The first thing the crossover changes is the order of the work. Going into the second quarter of the year the assumption was that decode performance was a steady-state property of the engine, and the next round of optimization belonged to prefill. The crossover plot makes that assumption wrong for any prompt longer than a chat turn. Long-context decode is its own kernel surface with its own bandwidth bottleneck, and the FP16 KV cache that ZINC ships today is the load-bearing default that gives away most of the room.

The second thing it changes is which kernel rewrite earns the most. An attention shader that reads quantized K and V directly, dequants in the inner loop, and never round-trips through an FP16 scratch buffer is the same shape of work as the Q8_1 mul_mmq port that lifted prefill, applied to a different tensor. The expected payoff is larger, because the bytes the shader is replacing are linear in context length rather than constant.

The third is a benchmark hygiene point. Single-turn tok/s on a 100-token prompt sits in the regime where the active weights are the dominant term, the KV cache is a footnote, and the decode ceiling is roughly 250 tok/s. Multi-turn tok/s on a 32k context sits in the regime where the KV cache is the dominant term, the active weights are the floor, and the decode ceiling is roughly 100 tok/s. Reporting one number without the other is the local-inference equivalent of quoting peak FLOPs without the bandwidth ceiling: directionally true, structurally misleading. The right number to publish is a curve, not a point.

What comes next

The work is straightforward to enumerate. Quantize the K and V buffers. Teach the attention shader to read them quantized. Measure the decode tok/s curve as a function of context length. Compare the measured curve to the bandwidth ceiling. The gap between the two is the next round of attention-kernel work, and the slope of the curve is the new diagnostic that says whether the engine is paying for KV bytes it could have stopped paying for.

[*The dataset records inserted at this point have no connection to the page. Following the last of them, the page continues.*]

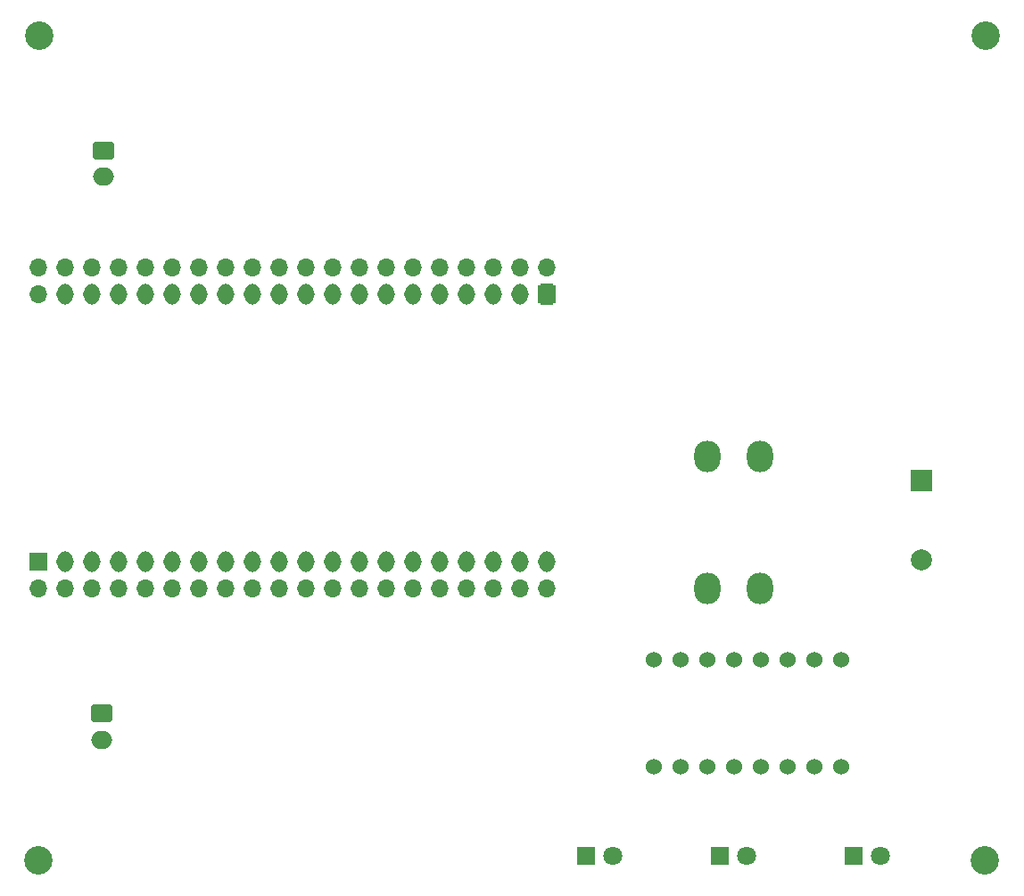
<source format=gbr>
%TF.GenerationSoftware,KiCad,Pcbnew,8.0.4*%
%TF.CreationDate,2024-08-25T14:08:54+09:00*%
%TF.ProjectId,gen2,67656e32-2e6b-4696-9361-645f70636258,rev?*%
%TF.SameCoordinates,PX48ab840PY9157080*%
%TF.FileFunction,Soldermask,Bot*%
%TF.FilePolarity,Negative*%
%FSLAX46Y46*%
G04 Gerber Fmt 4.6, Leading zero omitted, Abs format (unit mm)*
G04 Created by KiCad (PCBNEW 8.0.4) date 2024-08-25 14:08:54*
%MOMM*%
%LPD*%
G01*
G04 APERTURE LIST*
G04 Aperture macros list*
%AMRoundRect*
0 Rectangle with rounded corners*
0 $1 Rounding radius*
0 $2 $3 $4 $5 $6 $7 $8 $9 X,Y pos of 4 corners*
0 Add a 4 corners polygon primitive as box body*
4,1,4,$2,$3,$4,$5,$6,$7,$8,$9,$2,$3,0*
0 Add four circle primitives for the rounded corners*
1,1,$1+$1,$2,$3*
1,1,$1+$1,$4,$5*
1,1,$1+$1,$6,$7*
1,1,$1+$1,$8,$9*
0 Add four rect primitives between the rounded corners*
20,1,$1+$1,$2,$3,$4,$5,0*
20,1,$1+$1,$4,$5,$6,$7,0*
20,1,$1+$1,$6,$7,$8,$9,0*
20,1,$1+$1,$8,$9,$2,$3,0*%
G04 Aperture macros list end*
%ADD10R,1.200000X2.000000*%
%ADD11O,1.200000X2.000000*%
%ADD12C,2.700000*%
%ADD13C,1.524000*%
%ADD14R,1.800000X1.800000*%
%ADD15C,1.800000*%
%ADD16RoundRect,0.250000X-0.750000X0.600000X-0.750000X-0.600000X0.750000X-0.600000X0.750000X0.600000X0*%
%ADD17O,2.000000X1.700000*%
%ADD18O,1.700000X1.700000*%
%ADD19R,1.700000X1.700000*%
%ADD20R,2.000000X2.000000*%
%ADD21C,2.000000*%
%ADD22O,2.500000X3.000000*%
G04 APERTURE END LIST*
D10*
%TO.C,U1*%
X83838450Y63589250D03*
D11*
X81298450Y63589250D03*
X78758450Y63589250D03*
X76218450Y63589250D03*
X73678450Y63589250D03*
X71138450Y63589250D03*
X68598450Y63589250D03*
X66058450Y63589250D03*
X63518450Y63589250D03*
X60978450Y63589250D03*
X58438450Y63589250D03*
X55898450Y63589250D03*
X53358450Y63589250D03*
X50818450Y63589250D03*
X48278450Y63589250D03*
X45738450Y63589250D03*
X43198450Y63589250D03*
X40658450Y63589250D03*
X38118450Y63589250D03*
X38121170Y38192930D03*
X40661170Y38192930D03*
X43198450Y38189250D03*
X45738450Y38189250D03*
X48278450Y38189250D03*
X50818450Y38189250D03*
X53358450Y38189250D03*
X55898450Y38189250D03*
X58438450Y38189250D03*
X60978450Y38189250D03*
X63518450Y38189250D03*
X66058450Y38189250D03*
X68598450Y38189250D03*
X71138450Y38189250D03*
X73678450Y38189250D03*
X76218450Y38189250D03*
X78758450Y38189250D03*
X81298450Y38189250D03*
X83838450Y38189250D03*
%TD*%
D12*
%TO.C,hole_upper_right*%
X125471950Y88127750D03*
%TD*%
D13*
%TO.C,U2*%
X94001150Y18684150D03*
X96541150Y18684150D03*
X99081150Y18684150D03*
X101621150Y18684150D03*
X104161150Y18684150D03*
X106701150Y18684150D03*
X109241150Y18684150D03*
X111781150Y18684150D03*
X111781150Y28844150D03*
X109241150Y28844150D03*
X106701150Y28844150D03*
X104161150Y28844150D03*
X101621150Y28844150D03*
X99081150Y28844150D03*
X96541150Y28844150D03*
X94001150Y28844150D03*
%TD*%
D12*
%TO.C,hole_lower_right*%
X125421150Y9794150D03*
%TD*%
D14*
%TO.C,LED1*%
X87549550Y10251350D03*
D15*
X90089550Y10251350D03*
%TD*%
D16*
%TO.C,J1*%
X41571150Y23744150D03*
D17*
X41571150Y21244150D03*
%TD*%
D16*
%TO.C,J3*%
X41723550Y77234150D03*
D17*
X41723550Y74734150D03*
%TD*%
D18*
%TO.C,J4*%
X38118450Y38189250D03*
X38118450Y35649250D03*
X40658450Y38189250D03*
X40658450Y35649250D03*
X43198450Y38189250D03*
X43198450Y35649250D03*
X45738450Y38189250D03*
X45738450Y35649250D03*
X48278450Y38189250D03*
X48278450Y35649250D03*
X50818450Y38189250D03*
X50818450Y35649250D03*
X53358450Y38189250D03*
X53358450Y35649250D03*
X55898450Y38189250D03*
X55898450Y35649250D03*
X58438450Y38189250D03*
X58438450Y35649250D03*
X60978450Y38189250D03*
X60978450Y35649250D03*
X63518450Y38189250D03*
X63518450Y35649250D03*
X66058450Y38189250D03*
X66058450Y35649250D03*
X68598450Y38189250D03*
X68598450Y35649250D03*
X71138450Y38189250D03*
X71138450Y35649250D03*
X73678450Y38189250D03*
X73678450Y35649250D03*
X76218450Y38189250D03*
X76218450Y35649250D03*
X78758450Y38189250D03*
X78758450Y35649250D03*
X81298450Y38189250D03*
X81298450Y35649250D03*
X83838450Y38189250D03*
X83838450Y35649250D03*
D19*
X35578450Y38189250D03*
D18*
X35578450Y35649250D03*
%TD*%
D12*
%TO.C,hole_upper_left*%
X35631950Y88127750D03*
%TD*%
%TO.C,hole_lower_left*%
X35581150Y9794150D03*
%TD*%
D14*
%TO.C,LED3*%
X112949550Y10251350D03*
D15*
X115489550Y10251350D03*
%TD*%
D14*
%TO.C,LED2*%
X100249550Y10251350D03*
D15*
X102789550Y10251350D03*
%TD*%
D20*
%TO.C,BZ1*%
X119401150Y45902950D03*
D21*
X119401150Y38302950D03*
%TD*%
D19*
%TO.C,J2*%
X83838450Y63589250D03*
D18*
X83838450Y66129250D03*
X81298450Y63589250D03*
X81298450Y66129250D03*
X78758450Y63589250D03*
X78758450Y66129250D03*
X76218450Y63589250D03*
X76218450Y66129250D03*
X73678450Y63589250D03*
X73678450Y66129250D03*
X71138450Y63589250D03*
X71138450Y66129250D03*
X68598450Y63589250D03*
X68598450Y66129250D03*
X66058450Y63589250D03*
X66058450Y66129250D03*
X63518450Y63589250D03*
X63518450Y66129250D03*
X60978450Y63589250D03*
X60978450Y66129250D03*
X58438450Y63589250D03*
X58438450Y66129250D03*
X55898450Y63589250D03*
X55898450Y66129250D03*
X53358450Y63589250D03*
X53358450Y66129250D03*
X50818450Y63589250D03*
X50818450Y66129250D03*
X48278450Y63589250D03*
X48278450Y66129250D03*
X45738450Y63589250D03*
X45738450Y66129250D03*
X43198450Y63589250D03*
X43198450Y66129250D03*
X40658450Y63589250D03*
X40658450Y66129250D03*
X38118450Y63589250D03*
X38118450Y66129250D03*
X35578450Y63589250D03*
X35578450Y66129250D03*
%TD*%
D22*
%TO.C,SW2*%
X99081150Y35652950D03*
X99081150Y48152950D03*
X104081150Y35652950D03*
X104081150Y48152950D03*
%TD*%
M02*

</source>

The 16k crossover is not a magic number. It is the prompt length at which a particular hybrid architecture, on a particular consumer card, with a particular default KV representation, swaps which term in the bandwidth budget is largest. The number will move as the active parameter count moves, as the KV representation tightens, and as the next generation of cards lifts the bandwidth ceiling. The shape of the argument will not. Long-context decode on a single consumer-grade card is an attention-kernel problem, not a weight-quantization problem, and the right time to plan for it is before the user has typed the prompt that exposes the cliff.